ANGEZEIGTER TEXT:
Beitrag von Max_Cohen »

Rets hat geschrieben:Ich verstehe nich ganz, was du mir sagen willst.
Ich habe versucht darzulegen, wie man bei einer Seitenzahlbegrenzung priorisieren kann (und z.T. auch muss).
Ich gehe mit dir, dass Lehrer als Akademiker ihren Job auf Basis empirischer Studien bzw. allgemein: aktueller Forschung ausüben müssen. Genau dies müssen sie dann auch darlegen können. Ich fände es aber ziemlich hartherzig, jedem das Lehrersein abzusprechen, der das nicht super klar schriftlich darlegen kann.
So war das gar nicht gemeint. Ich extrapoliere hier tatsächlich meine begrenzte Erfahrung, die ich durch Korrekturlesen zahlreicher Entwürfe gesammelt habe (die aber durch meine Ausbilder immer wieder bestätigt wurde): Die meisten Ko-Referendare haben Unterricht nach dem Zufallsprinzip geplant und dementsprechend im Entwurf keine einzige Begründung für eine Entscheidung liefern können. Es war eine einzige Nacherzählung des Verlaufsplans. Wenn man sich aber umgekehrt die zielführenden Gedanken bereits gemacht hat, dann hat man doch bereits eine sehr klare Gliederung für den Text und muss nur noch ganze Sätze daraus basteln.
Übrigens: Neben der didaktischen Analyse des Gegenstandes ist die Lerngruppe sehr wohl ein gleichberechtigt wichtiger Aspekt für die Stundenplanung. Und da macht es schon einen Unterschied. Ich habe mal in einer Stunde in Klasse 7 Mathematik (kein UB) den Alkoholgehalt eines Bieres ausrechnen lassen (Prozentrechnung halt). Dafür habe ich aus der Chemie Messbecher geholt, das Bier rein gekippt und später haben wir dann den tatsächlichen Anteil an Alkohol mit Spiritus in kleineren Messbechern dargestellt. Hier spielt die Lerngruppe eine erhebliche Rolle. Hinzu kommt die Beziehung, die ich zur Lerngruppe habe. So etwas würde ich bei weitem nicht in jeder Klasse machen. Da gibt es genug pubertierende Jugendliche, die ausflippen würden, sobald man ein Bier mit in den Unterricht bringt.

DATENABSCHNITT:
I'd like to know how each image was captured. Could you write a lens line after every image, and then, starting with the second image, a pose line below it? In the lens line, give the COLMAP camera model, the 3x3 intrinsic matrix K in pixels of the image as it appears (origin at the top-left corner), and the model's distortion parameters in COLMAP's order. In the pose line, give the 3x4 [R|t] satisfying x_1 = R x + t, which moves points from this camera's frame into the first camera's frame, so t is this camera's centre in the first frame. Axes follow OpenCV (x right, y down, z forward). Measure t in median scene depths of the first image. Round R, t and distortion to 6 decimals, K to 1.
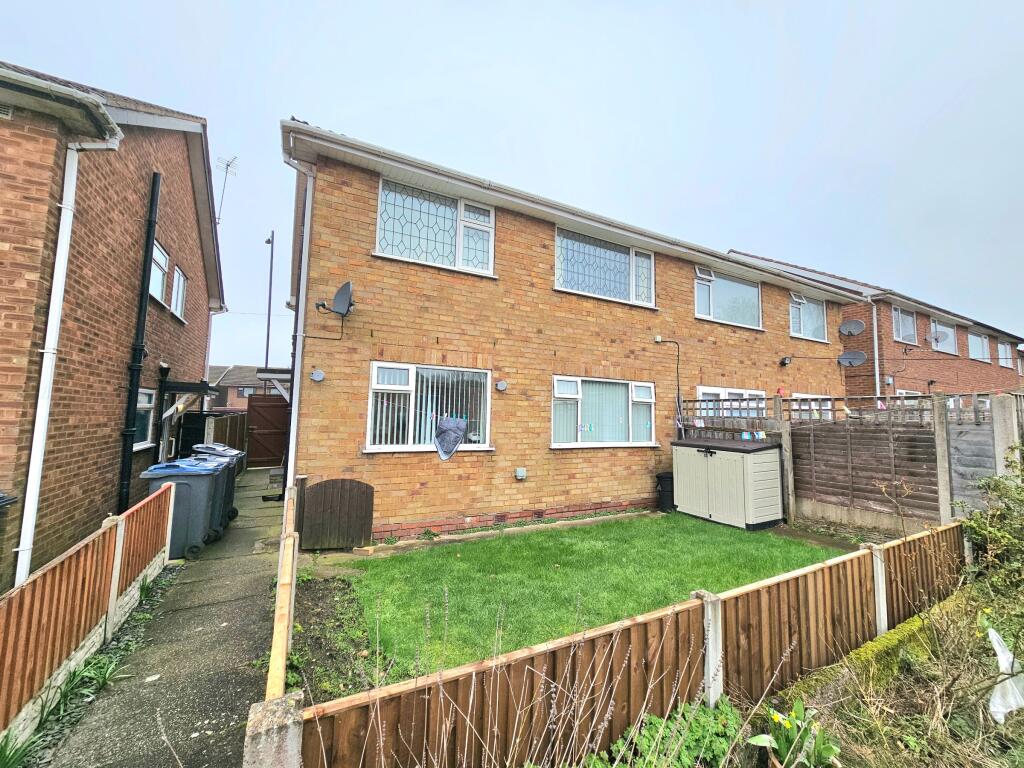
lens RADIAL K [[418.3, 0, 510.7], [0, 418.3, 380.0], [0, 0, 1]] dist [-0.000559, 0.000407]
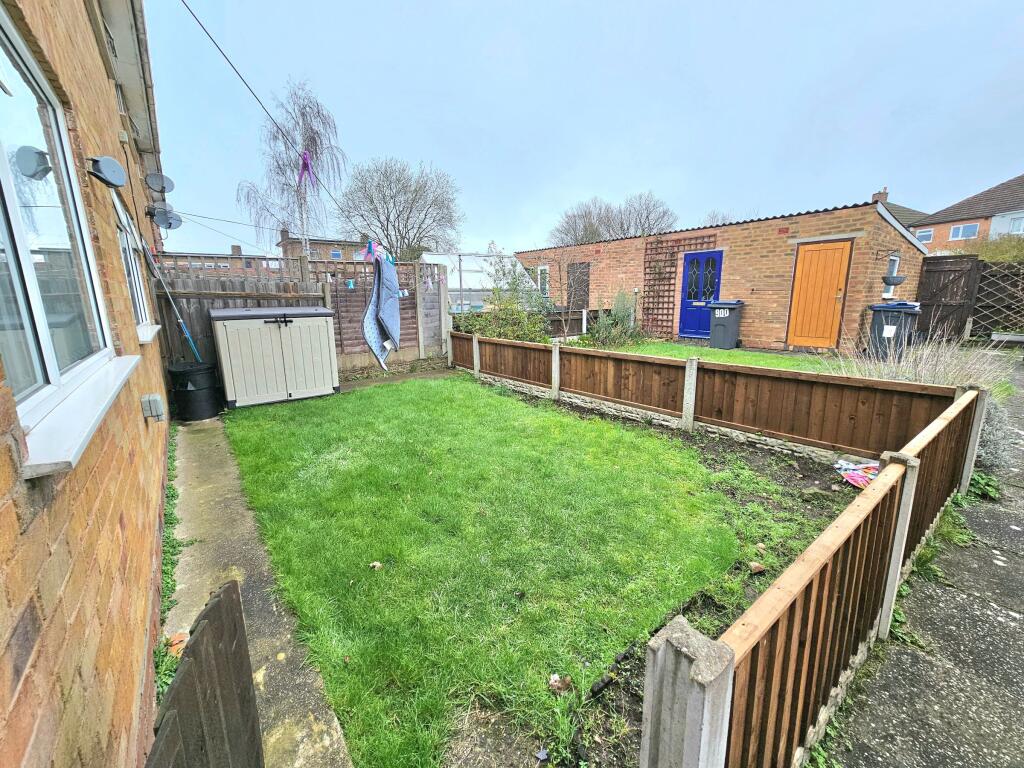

ÜBUNGSZIEL: Gibst du den Forumsbeitrag zur Unterrichtsplanung vollständig und Wort für Wort wieder? Die Auflistung stammt aus einer anderen Quelle.

AUFGABENERGEBNIS:
Beitrag von Max_Cohen »

Rets hat geschrieben:Ich verstehe nich ganz, was du mir sagen willst.
Ich habe versucht darzulegen, wie man bei einer Seitenzahlbegrenzung priorisieren kann (und z.T. auch muss).
Ich gehe mit dir, dass Lehrer als Akademiker ihren Job auf Basis empirischer Studien bzw. allgemein: aktueller Forschung ausüben müssen. Genau dies müssen sie dann auch darlegen können. Ich fände es aber ziemlich hartherzig, jedem das Lehrersein abzusprechen, der das nicht super klar schriftlich darlegen kann.
So war das gar nicht gemeint. Ich extrapoliere hier tatsächlich meine begrenzte Erfahrung, die ich durch Korrekturlesen zahlreicher Entwürfe gesammelt habe (die aber durch meine Ausbilder immer wieder bestätigt wurde): Die meisten Ko-Referendare haben Unterricht nach dem Zufallsprinzip geplant und dementsprechend im Entwurf keine einzige Begründung für eine Entscheidung liefern können. Es war eine einzige Nacherzählung des Verlaufsplans. Wenn man sich aber umgekehrt die zielführenden Gedanken bereits gemacht hat, dann hat man doch bereits eine sehr klare Gliederung für den Text und muss nur noch ganze Sätze daraus basteln.
Übrigens: Neben der didaktischen Analyse des Gegenstandes ist die Lerngruppe sehr wohl ein gleichberechtigt wichtiger Aspekt für die Stundenplanung. Und da macht es schon einen Unterschied. Ich habe mal in einer Stunde in Klasse 7 Mathematik (kein UB) den Alkoholgehalt eines Bieres ausrechnen lassen (Prozentrechnung halt). Dafür habe ich aus der Chemie Messbecher geholt, das Bier rein gekippt und später haben wir dann den tatsächlichen Anteil an Alkohol mit Spiritus in kleineren Messbechern dargestellt. Hier spielt die Lerngruppe eine erhebliche Rolle. Hinzu kommt die Beziehung, die ich zur Lerngruppe habe. So etwas würde ich bei weitem nicht in jeder Klasse machen. Da gibt es genug pubertierende Jugendliche, die ausflippen würden, sobald man ein Bier mit in den Unterricht bringt.